Critique : Les Seigneurs de Dogtown

Erwan Desbois | 8 juillet 2005
Erwan Desbois | 8 juillet 2005

Après le documentaire Riding giants sur l'historique du surf sorti l'été dernier, la culture underground américaine poursuit avec Les seigneurs de Dogtown sa route vers la maturité par le biais de l'adoubement du cinéma grand public. Le sujet est cette fois-ci le skate-board, mais le lien de parenté entre les deux films est évident dès les premières images : récit inspiré de faits réels (bien que dans le cas présent ils soient présentés sous forme de fiction), personnages qui ne troquent leur skate que pour une planche de surf, et dont les noms sont ceux des véritables pionniers de ce sport. Parmi eux, les plus attentifs reconnaîtront celui de Stacy Peralta, scénariste du film et auteur-réalisateur de Riding Giants, qui est donc devenu une sorte d'ambassadeur officiel de ces deux sports.

Avant cela, Peralta fit partie en compagnie de Tony Alva et Jay Adams du trio qui donna ses lettres de noblesse au skate-board en en bousculant les règles et la pratique.
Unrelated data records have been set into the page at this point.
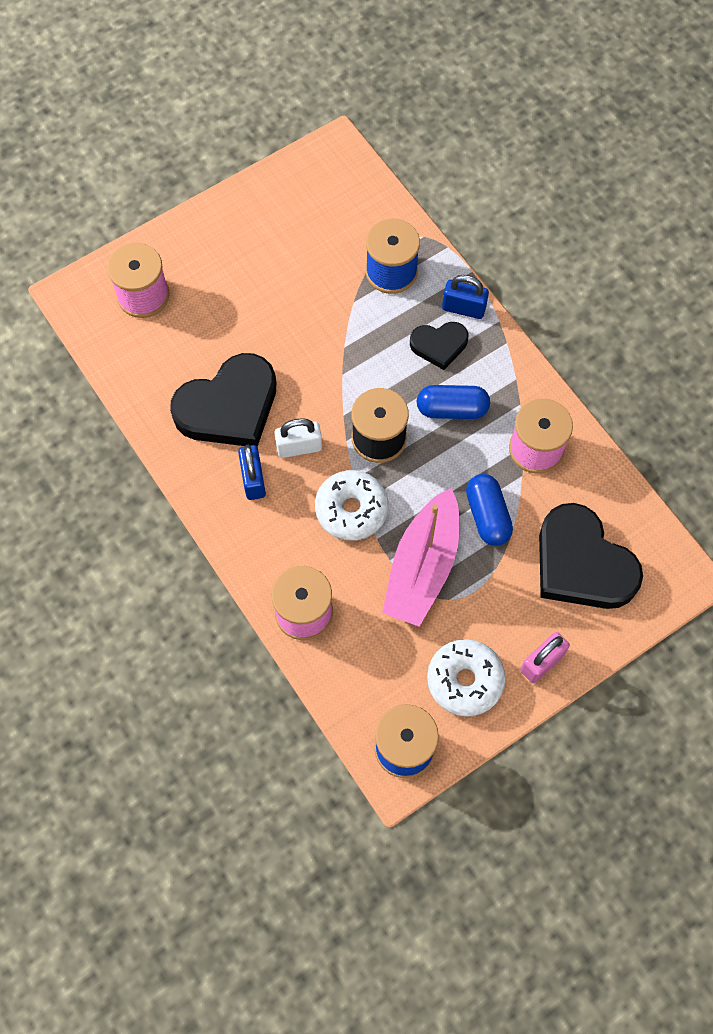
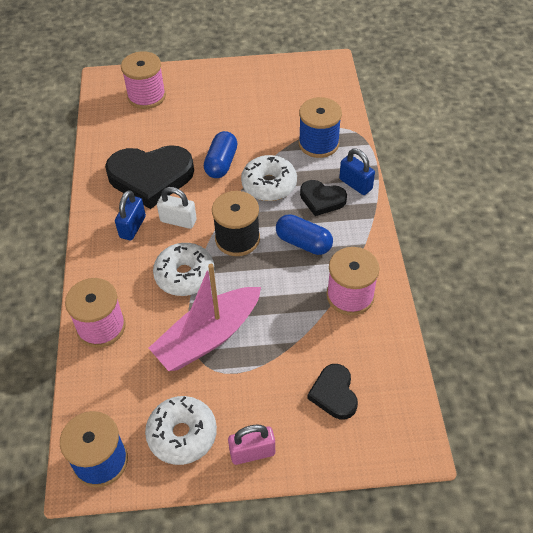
camera: 30 degrees right, 15 degrees down
blue capsule [466,474,513,546] -> blue capsule moved to [204,131,238,178]
black heart [539,503,643,609] -> black heart [307,364,358,420], size x0.54
none -> white donut [241,155,297,201]

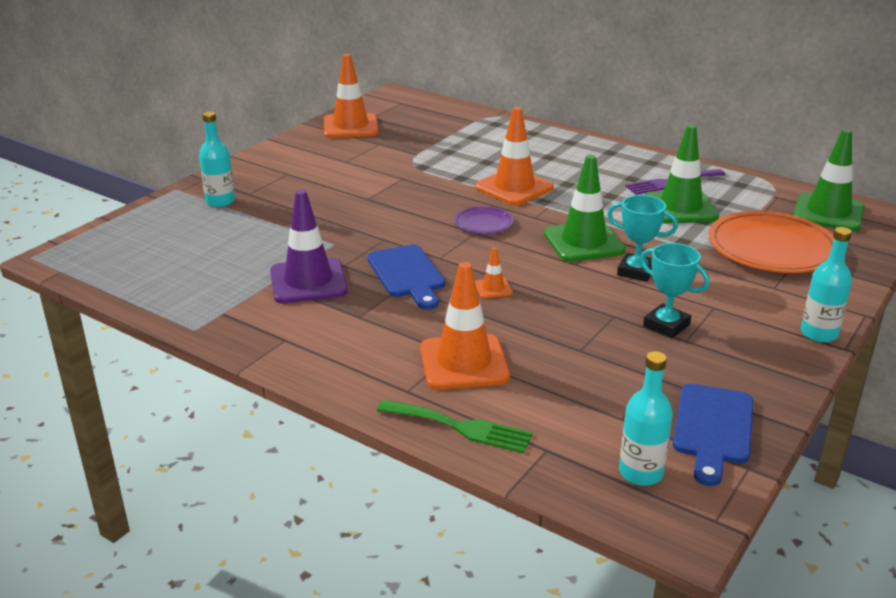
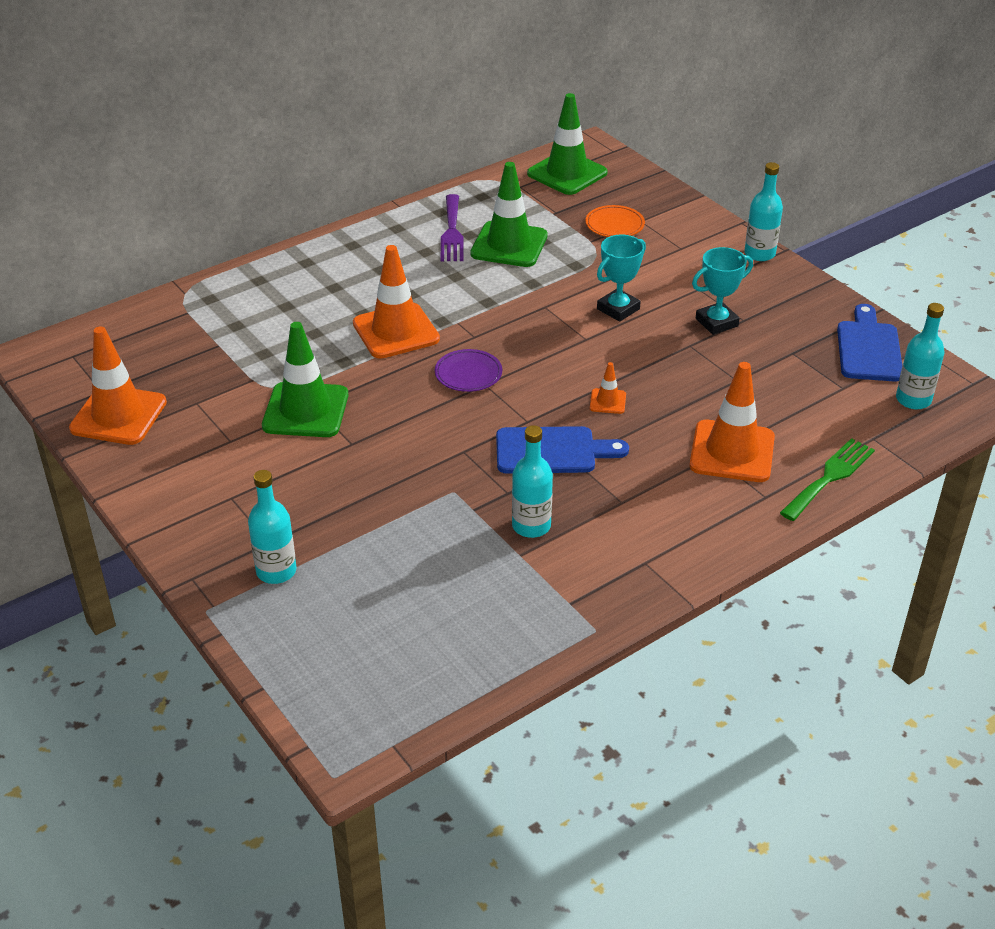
camera: 70 degrees left, 10 degrees up
purple traffic cone [270,190,348,303] -> turquoise bottle [512,425,553,538]
green traffic cone [544,155,626,262] -> green traffic cone moved to [262,322,348,437]
blue cutting board [673,384,754,486] -> blue cutting board turned 120 degrees counterclockwise [837,304,902,381]
orange plate [709,211,834,273] -> orange plate [585,205,645,237], size x0.49

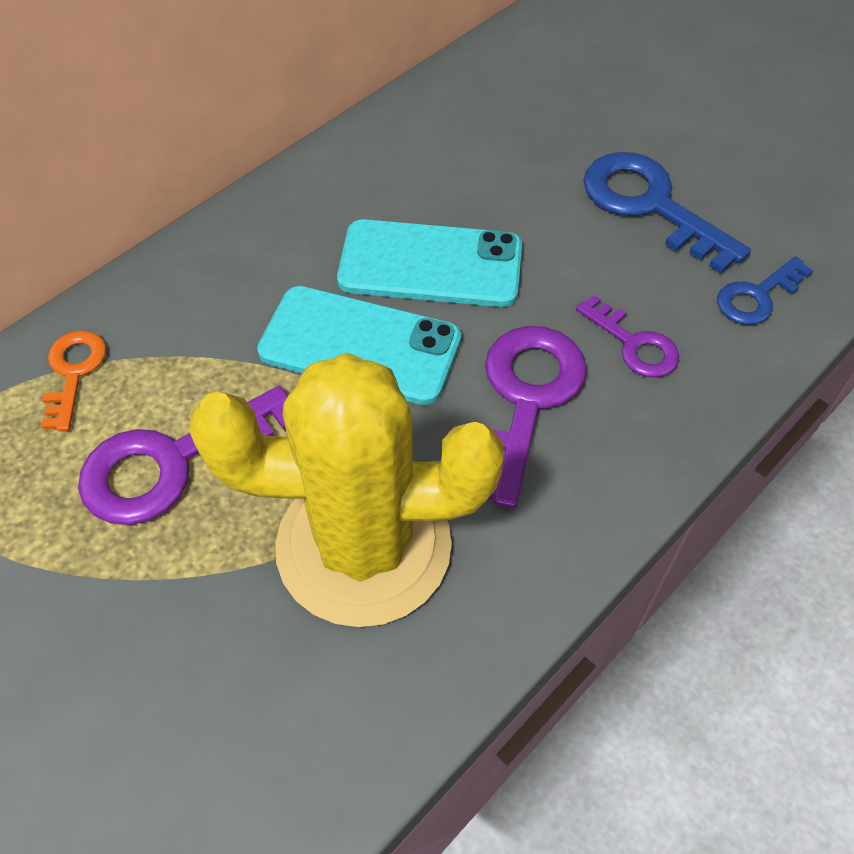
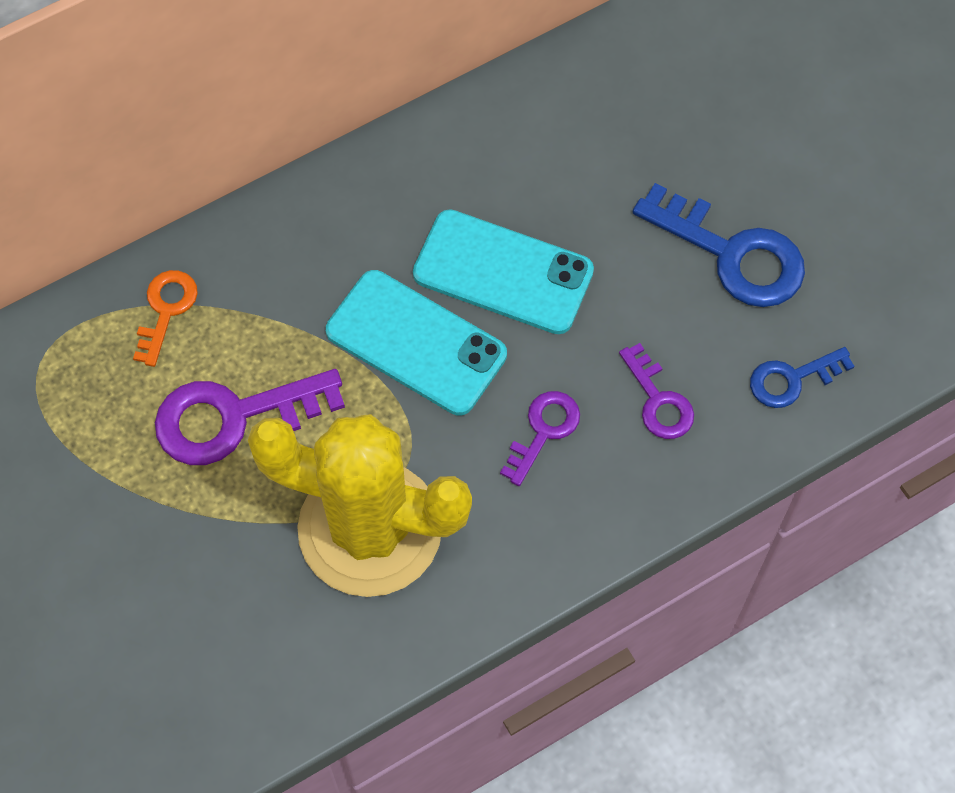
camera: 15 degrees right, 10 degrees up
purple key [485,326,587,509] -> purple key [500,391,580,486], size x0.57
blue key [583,152,751,274] -> blue key turned 150 degrees clockwise [633,183,805,307]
C'est cette révolution effectuée au cœur des années 70 par des gamins de quatorze ans que raconte Les seigneurs de Dogtown en suivant scrupuleusement - tout du moins en apparence - les règles du film de sport hollywoodien : héros venant de nulle part, révélation au monde de leur talent au cours d'une flamboyante première compétition, rivalités au sein du groupe engendrées par la découverte de la gloire et de l'opulence, et amitié finalement sauvegardée par le retour aux vraies valeurs de leur sport.

Le film serait donc un long fleuve tranquille et sans surprises s'il n'y avait la vitalité inhérente au sujet. Car le skate-board, à l'instar des autres sports dits « extrêmes », c'est avant tout un état d'esprit rebelle (terme malheureusement de plus en plus galvaudé) et la recherche de sensations fortes. Deux points que la mise en scène de Catherine Hardwicke (Thirteen) retranscrit à merveille grâce à un montage énergique, une bande-son décapante (de Jimi Hendrix à Deep Purple en passant par David Bowie, le meilleur du rock pur et dur des années 70 a été appelé en renfort), et des séquences de skate-board filmées au plus près de l'action, c'est-à-dire… sur les skates. Sensations garanties, et tout ça en restant confortablement installé dans son fauteuil sans risquer la gamelle.

Les seigneurs de Dogtown a donc indéniablement la mentalité skate (renforcée par des apparitions amicales réussies comme celle, hilarante, de Tony Hawk), mais le scénario de Stacy Peralta va au-delà en portant un regard singulier, empreint de nostalgie et de réalisme, sur cette époque dorée. Il nous fait en effet partager d'inattendus regrets, qui font du film une œuvre personnelle et passionnante plutôt qu'un simple coup marketing sans âme et sans imagination. La dernière séquence est emblématique de ce parti-pris mélancolique : Les seigneurs de Dogtown s'achève sur tout ce qu'ont perdu les trois héros (l'innocence, l'amitié, le pur plaisir de pratiquer le skate sans se poser de questions), et n'évoque ce qu'ils ont gagné que par de lapidaires cartons ne pesant pas lourd face à l'intensité des figures de skate réalisées en arrière-plan.